TASK DIRECTIONS:
Throughout the listing below, show every line in which "from" occurs.

DATA:

>>>>>

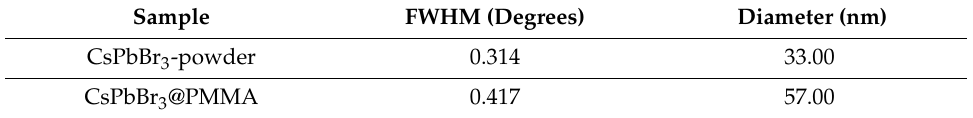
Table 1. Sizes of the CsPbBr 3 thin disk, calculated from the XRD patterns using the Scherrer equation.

<<<<<
>>>>>

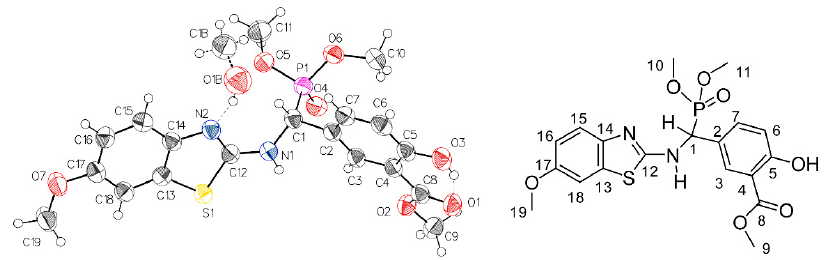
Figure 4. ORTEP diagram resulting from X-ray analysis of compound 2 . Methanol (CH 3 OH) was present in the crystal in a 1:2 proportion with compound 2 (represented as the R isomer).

<<<<<
>>>>>

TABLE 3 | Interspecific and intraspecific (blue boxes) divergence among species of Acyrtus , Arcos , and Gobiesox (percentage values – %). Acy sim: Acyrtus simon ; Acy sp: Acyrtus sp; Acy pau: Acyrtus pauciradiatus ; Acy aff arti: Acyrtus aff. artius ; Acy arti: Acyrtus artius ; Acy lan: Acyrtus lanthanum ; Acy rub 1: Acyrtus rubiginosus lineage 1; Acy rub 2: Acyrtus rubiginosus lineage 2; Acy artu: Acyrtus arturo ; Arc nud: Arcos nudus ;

<<<<<

WRITTEN ANSWER:
Table 1. Sizes of the CsPbBr 3 thin disk, calculated from the XRD patterns using the Scherrer equation.
Figure 4. ORTEP diagram resulting from X-ray analysis of compound 2 . Methanol (CH 3 OH) was present in the crystal in a 1:2 proportion with compound 2 (represented as the R isomer).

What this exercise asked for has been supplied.